- Page-level text extractions:
§ §

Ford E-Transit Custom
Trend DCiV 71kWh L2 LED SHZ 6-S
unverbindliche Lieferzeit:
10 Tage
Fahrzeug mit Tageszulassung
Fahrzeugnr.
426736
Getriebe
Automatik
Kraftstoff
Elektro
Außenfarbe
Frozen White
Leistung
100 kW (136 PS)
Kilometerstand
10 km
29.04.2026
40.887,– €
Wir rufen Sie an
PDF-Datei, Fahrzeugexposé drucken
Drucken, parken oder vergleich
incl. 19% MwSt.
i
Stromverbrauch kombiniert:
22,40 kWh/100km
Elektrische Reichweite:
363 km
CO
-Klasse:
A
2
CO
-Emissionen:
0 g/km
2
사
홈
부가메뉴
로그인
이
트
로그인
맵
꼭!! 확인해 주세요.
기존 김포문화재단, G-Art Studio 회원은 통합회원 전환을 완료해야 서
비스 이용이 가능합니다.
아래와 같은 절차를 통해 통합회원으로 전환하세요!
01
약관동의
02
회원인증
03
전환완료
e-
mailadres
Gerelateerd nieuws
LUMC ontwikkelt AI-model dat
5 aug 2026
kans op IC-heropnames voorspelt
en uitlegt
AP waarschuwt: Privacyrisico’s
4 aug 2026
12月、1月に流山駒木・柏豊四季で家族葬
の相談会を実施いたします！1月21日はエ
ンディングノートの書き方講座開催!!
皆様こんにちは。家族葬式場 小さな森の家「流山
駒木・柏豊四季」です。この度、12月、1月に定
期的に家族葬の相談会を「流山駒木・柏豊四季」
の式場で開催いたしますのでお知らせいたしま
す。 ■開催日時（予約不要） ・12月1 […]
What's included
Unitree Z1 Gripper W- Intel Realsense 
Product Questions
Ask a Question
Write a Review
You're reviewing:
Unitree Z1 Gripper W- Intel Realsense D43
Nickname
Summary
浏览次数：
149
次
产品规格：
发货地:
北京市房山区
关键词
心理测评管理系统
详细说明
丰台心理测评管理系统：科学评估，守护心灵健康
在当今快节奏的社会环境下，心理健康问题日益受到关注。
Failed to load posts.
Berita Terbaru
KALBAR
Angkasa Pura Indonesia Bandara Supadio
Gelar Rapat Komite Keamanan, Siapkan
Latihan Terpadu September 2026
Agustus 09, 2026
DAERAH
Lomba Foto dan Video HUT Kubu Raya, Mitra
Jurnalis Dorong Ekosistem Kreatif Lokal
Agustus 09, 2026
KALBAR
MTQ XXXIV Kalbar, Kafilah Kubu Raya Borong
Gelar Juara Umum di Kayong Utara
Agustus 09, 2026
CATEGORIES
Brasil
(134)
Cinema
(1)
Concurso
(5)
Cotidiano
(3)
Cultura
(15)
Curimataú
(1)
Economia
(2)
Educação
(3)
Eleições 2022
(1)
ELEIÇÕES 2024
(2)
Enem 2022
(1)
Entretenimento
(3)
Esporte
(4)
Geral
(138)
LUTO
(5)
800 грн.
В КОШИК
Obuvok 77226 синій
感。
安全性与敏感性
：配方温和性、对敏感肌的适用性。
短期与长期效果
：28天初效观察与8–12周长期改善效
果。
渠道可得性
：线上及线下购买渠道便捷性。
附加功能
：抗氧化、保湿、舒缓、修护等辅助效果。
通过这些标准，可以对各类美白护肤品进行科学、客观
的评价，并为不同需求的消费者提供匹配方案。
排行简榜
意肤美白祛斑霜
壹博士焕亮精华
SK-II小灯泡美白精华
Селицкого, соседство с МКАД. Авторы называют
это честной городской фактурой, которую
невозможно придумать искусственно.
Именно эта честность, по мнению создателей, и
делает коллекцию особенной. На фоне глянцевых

§ §

- Request:
Scan the data above and copy every line with "Unitree" in it.

- Result of the exercise:
Unitree Z1 Gripper W- Intel Realsense 
Unitree Z1 Gripper W- Intel Realsense D43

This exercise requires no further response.